> Text under study:
2009-05-21 Thread silky
On Tue, May 12, 2009 at 10:39 AM, Jerry Leichter leich...@lrw.com wrote:
 On May 11, 2009, at 8:27 PM, silky wrote:
 
  The local version needs access to the last committed file (to compare
  the changes) and the server version only keeps the 'base' file and the
  'changes' subsets.

 a)  What's a committed file.

I'm thinking an SVN-style backup system. When you're done with all
your editing, you just commit the changes to go into the backup. As
part of the commit operation, it decides on the amount of changes
you've done and whether it warrants an entire re-encrypt and upload,
or whether a segment can be done.


 b)  As in my response to Victor's message, note that you can't keep a base
 plus changes forever - eventually you need to resend the base.  And you'd
 like to do that efficiently.

As discussed in my original post, the base is reset when the changes
are greater then 50% of the size of the original file.

> Recorded data:
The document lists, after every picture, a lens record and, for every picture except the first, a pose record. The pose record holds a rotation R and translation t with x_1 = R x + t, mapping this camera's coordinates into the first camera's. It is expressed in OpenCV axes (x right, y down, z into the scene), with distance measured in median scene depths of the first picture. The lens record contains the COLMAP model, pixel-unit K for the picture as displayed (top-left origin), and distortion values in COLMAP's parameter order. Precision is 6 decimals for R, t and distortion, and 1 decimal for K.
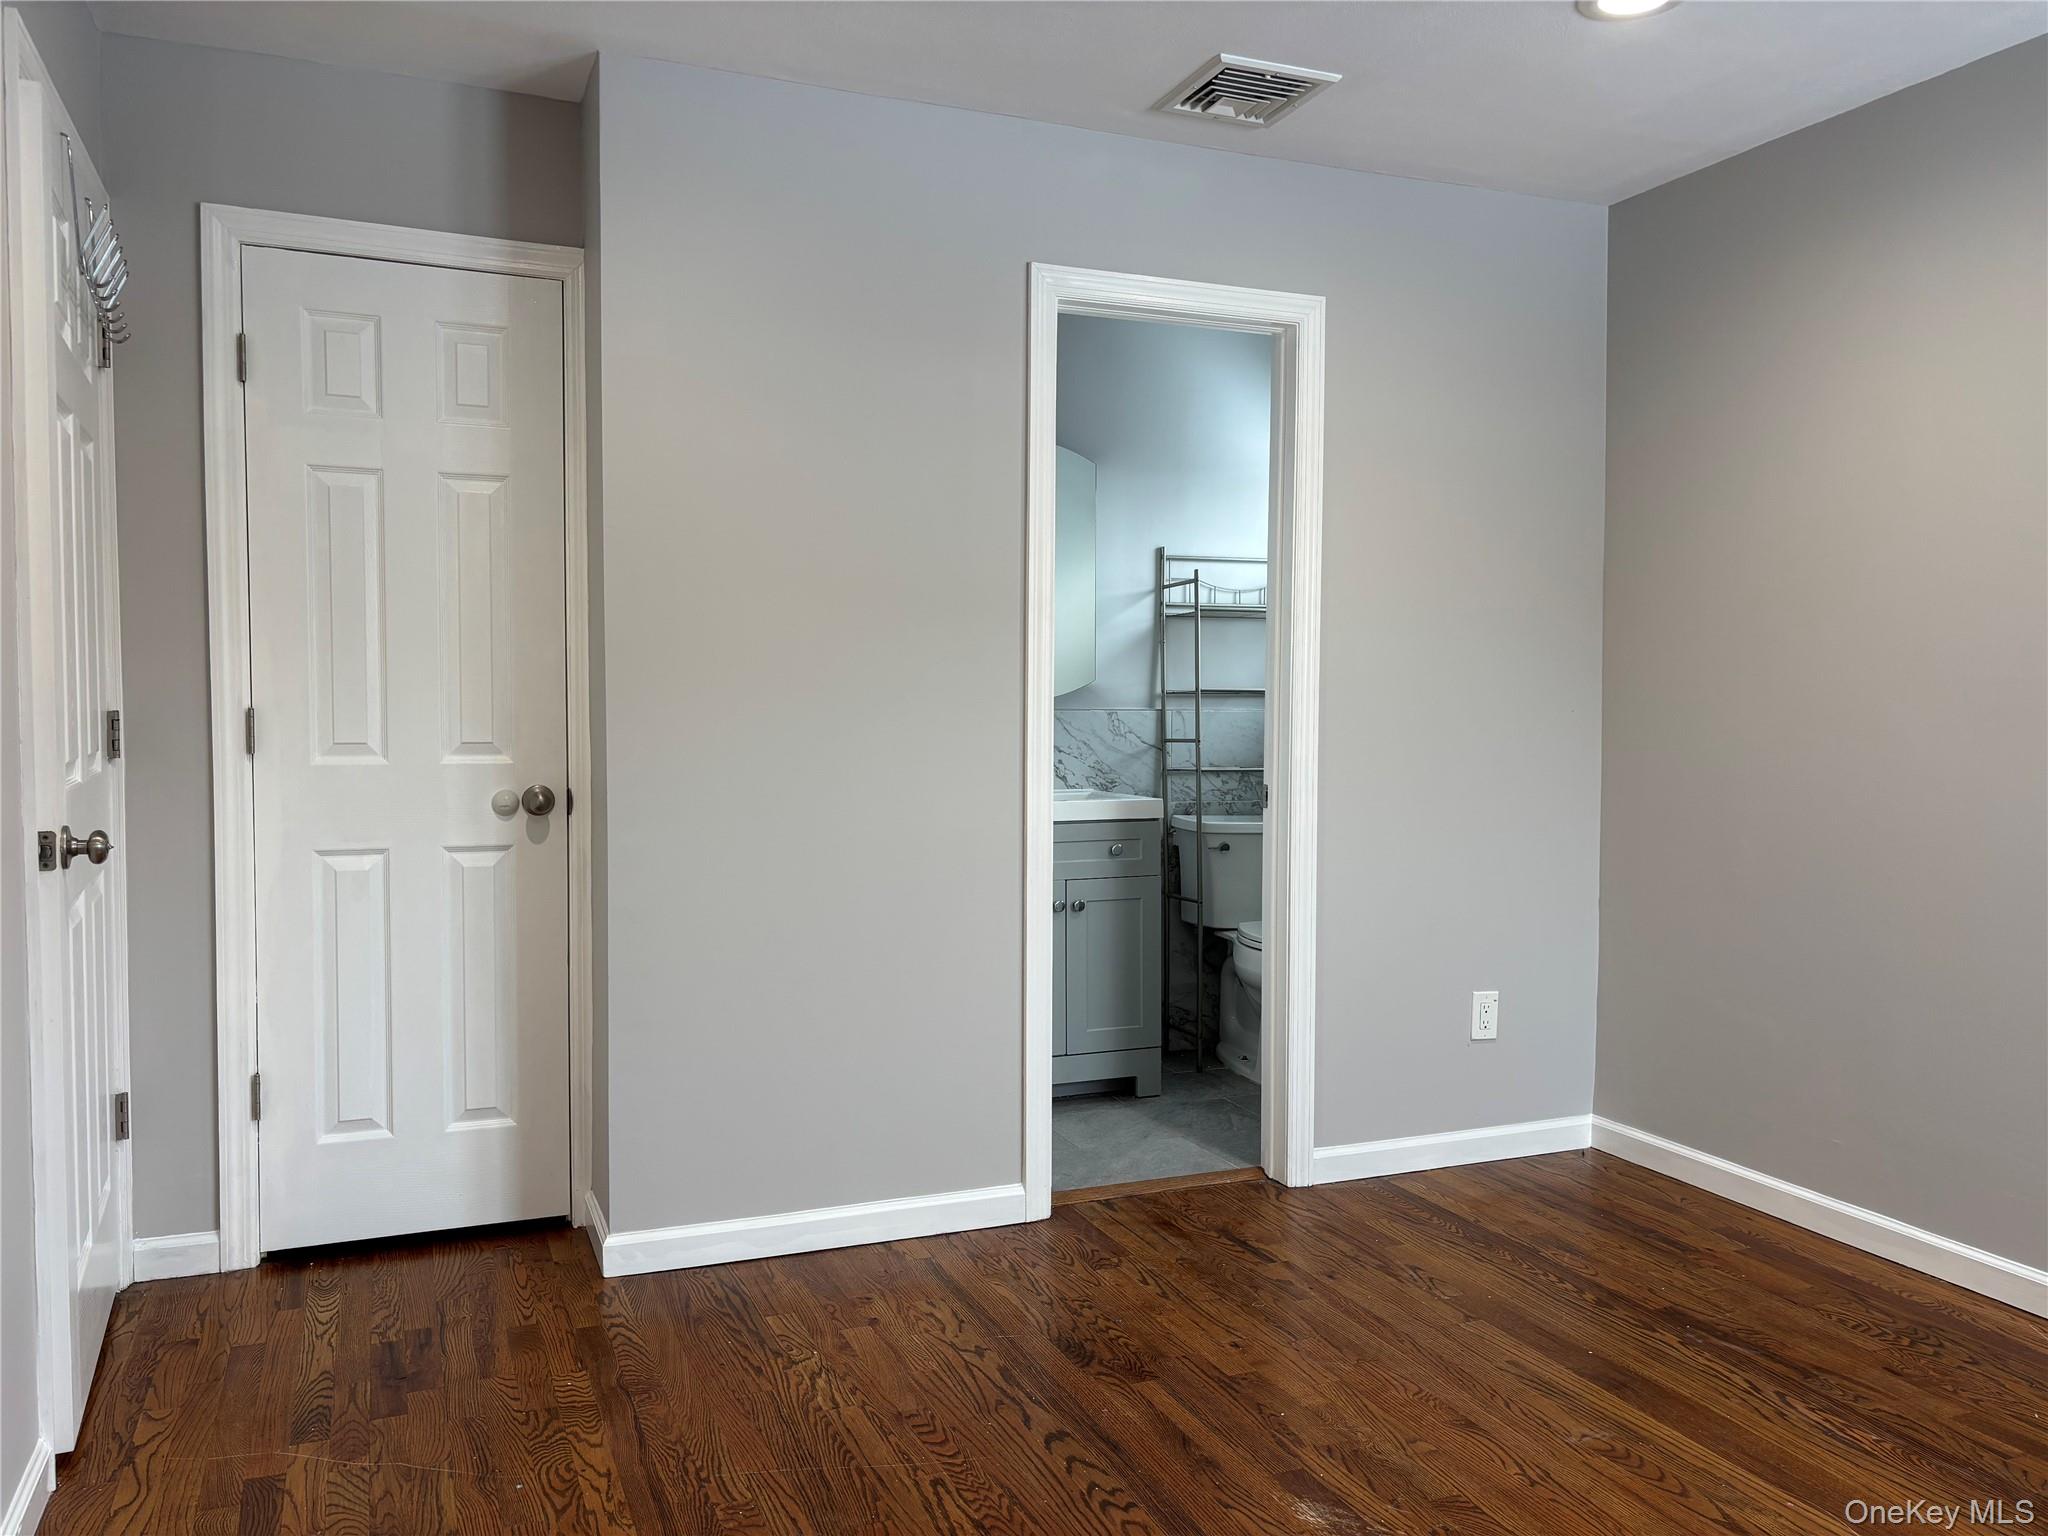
...
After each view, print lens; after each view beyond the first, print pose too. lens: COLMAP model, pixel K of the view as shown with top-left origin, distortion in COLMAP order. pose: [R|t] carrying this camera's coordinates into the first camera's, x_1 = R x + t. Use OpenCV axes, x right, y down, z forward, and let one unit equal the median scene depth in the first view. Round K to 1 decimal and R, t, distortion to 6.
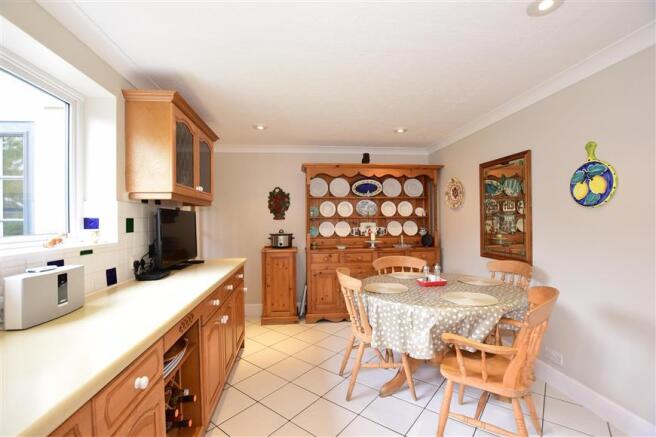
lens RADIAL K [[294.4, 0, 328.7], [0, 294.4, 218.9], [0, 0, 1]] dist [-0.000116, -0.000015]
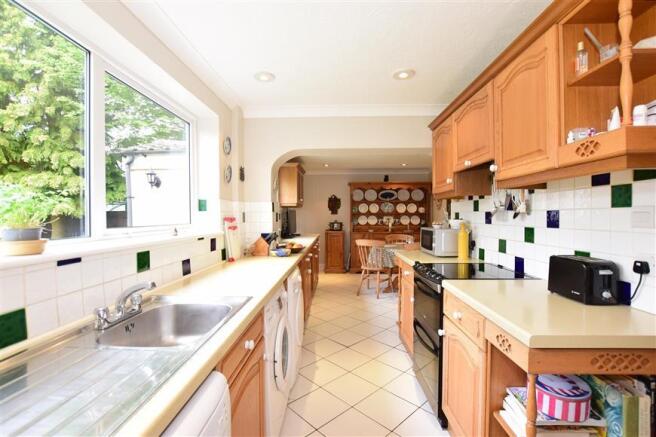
---
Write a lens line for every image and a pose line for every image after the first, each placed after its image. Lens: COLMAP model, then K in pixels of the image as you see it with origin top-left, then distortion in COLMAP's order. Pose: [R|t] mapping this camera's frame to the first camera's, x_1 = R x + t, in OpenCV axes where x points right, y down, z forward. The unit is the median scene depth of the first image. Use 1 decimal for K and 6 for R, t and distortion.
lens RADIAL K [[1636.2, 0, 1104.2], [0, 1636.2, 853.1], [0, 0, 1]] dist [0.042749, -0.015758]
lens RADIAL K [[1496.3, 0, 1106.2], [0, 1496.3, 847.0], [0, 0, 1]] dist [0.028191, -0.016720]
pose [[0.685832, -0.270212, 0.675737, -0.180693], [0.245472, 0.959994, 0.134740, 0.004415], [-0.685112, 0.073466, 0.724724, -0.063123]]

> What the exercise asks: Reproduce the email thread about backups in full, word for word. The data is separate material and has no connection to the email thread about backups.

> Reply to the task:
2009-05-21 Thread silky
On Tue, May 12, 2009 at 10:39 AM, Jerry Leichter leich...@lrw.com wrote:
 On May 11, 2009, at 8:27 PM, silky wrote:
 
  The local version needs access to the last committed file (to compare
  the changes) and the server version only keeps the 'base' file and the
  'changes' subsets.

 a)  What's a committed file.

I'm thinking an SVN-style backup system. When you're done with all
your editing, you just commit the changes to go into the backup. As
part of the commit operation, it decides on the amount of changes
you've done and whether it warrants an entire re-encrypt and upload,
or whether a segment can be done.


 b)  As in my response to Victor's message, note that you can't keep a base
 plus changes forever - eventually you need to resend the base.  And you'd
 like to do that efficiently.

As discussed in my original post, the base is reset when the changes
are greater then 50% of the size of the original file.